The Different Upholstery Padding Options Through the Ages

Tim April 14, 2018 0
The Different Upholstery Padding Options Through the Ages

Much of the demands for upholstery with flair during the 17th Century was attributed to the growing demand during that era among the wealthy who wanted luxurious furniture in their homes with high-end fabrics and padding. Feathers, animal hair such as wool and horse, sawdust, and grass was among what was used for filling. Here, The Upholstery Workshop take us through the history of furniture padding.

Algerian Fibre

The fibre is made from palm grass leaves that are shredded by a machine before being sun-dried in the open. The production of Algerian fibre can take a couple of months. Once dried, the palm grass strands are then twisted and fashioned into ropes. The stands lose their natural green colour and turn black during the drying process. The drying also sterilises them getting rid of any bugs such as mites that may be hidden in the fibres. Algerian fibre is one of the top choices for upholstery because it is robust and resilient, maintaining these qualities for an extended period.

Curly Black Fibre

Curly black fibre is made from the fibres found between the outer skin and the inner shell of a coconut. It is treated to enhance its spring, flexibility and strength. It is one of the primary material used in the manufacture of mattress, brushes, and rugs. Curly black fibre is a readily available material highly praised for its dexterity hence why it is a preference over Algerian fibre when it comes to stuffing.

Alva Marina

Alva marina, made from seaweed found along the Baltic coast as well as the French south coast, was once the high-end filling of the 17th century and a popular choice of the Victorians. But the seaweed reign was quick and short because it would harden when dried and become brittle, breaking into tiny flakes. As such, it lost its place in the upholstery market.


Down feathers, milled feathers and well as the curled and chopped feathers are among the top picks for upholstery. The down type is from swans, duck and goose (but it is no longer obtained from swans since they are a protected species). The down feathers are very soft and are locked benefit the outer layer of feathers. It is the softness of down feathers that makes them a popular pudding material in most of the top grade quality furniture over the centuries.

Mill Puff

Mill puff was used during the 18th century as a filler for bedding and various upholstery and this continued for some time even with the introduction of cotton wool of an inferior grade that is still produced in Australia, Europe and the United States. The production process starts will the picking and collection of the cotton balls that are taken to a gin for separation of the fibres and the seeds. The fibres at this stage can be used for spinning as the seeds move on to be processed in an oil mill where they are cleaned and any short fibres removed. Afterwards, the seeds are crushed, and oil is extracted from them in a linter hence the name cotton linter.

Skin Wadding

Teased cotton develops a layer when starch is sprayed over the cotton; the layer is a kind of skin that bonds the fibres together; the process is called skin wadding. It is used for the production of a topping for other filling products such as open (lined) horse hair and calico. The layer is remarkably strong and acts as a protective shield that prevents the hairs from protruding yet creating a soft and comfortable cover.

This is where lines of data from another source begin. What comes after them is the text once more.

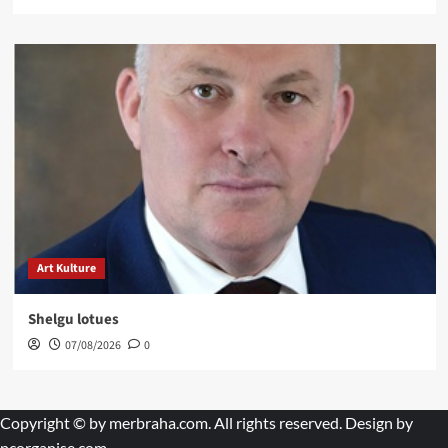
Art Kulture
Shelgu lotues
07/08/2026
0
Copyright © by
merbraha.com
. All rights reserved. Design by
pcorganise.com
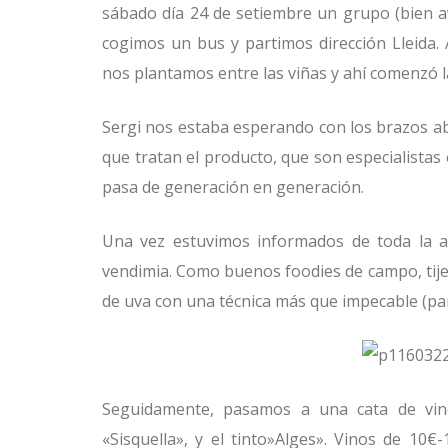
sábado día 24 de setiembre un grupo (bien a
cogimos un bus y partimos dirección Lleida. A
nos plantamos entre las viñas y ahí comenzó l
Sergi nos estaba esperando con los brazos abi
que tratan el producto, que son especialistas
pasa de generación en generación.
Una vez estuvimos informados de toda la ac
vendimia. Como buenos foodies de campo, tije
de uva con una técnica más que impecable (par
Seguidamente, pasamos a una cata de vino
«Sisquella», y el tinto»Alges». Vinos de 10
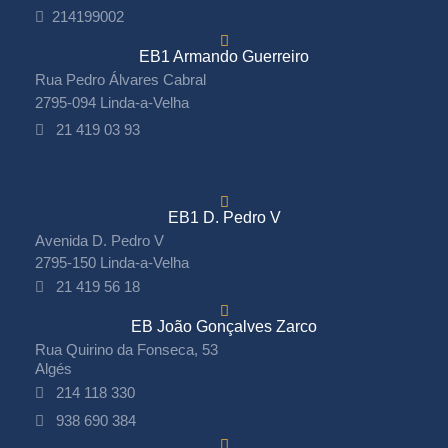
214199002
EB1 Armando Guerreiro
Rua Pedro Álvares Cabral
2795-094 Linda-a-Velha
21 419 03 93
EB1 D. Pedro V
Avenida D. Pedro V
2795-150 Linda-a-Velha
21 419 56 18
EB João Gonçalves Zarco
Rua Quirino da Fonseca, 53
Algés
214 118 330
938 690 384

Interlaced Padding/Matting

The carding and cross-layering of fibres such as coir or horse hair onto a light hessian based material that is then passed through a needling machine. The equipment has many sharp barbed needles that are intricately spaced and aligned in rows. The needles run up and down forcing the horse hairs or coir through the hessian fabric when they press down and then release the strands when they move up. The motion results in a hessian fabric with horse hairs or coir only on the underside. The procedure is used in the production of some bedding and is also used in some upholstery. It is a time-efficient option favoured by most upholstering specialists over the stuffing materials that quickly become loose fillings. The interlaced padding is often placed over spring units due to its robustness.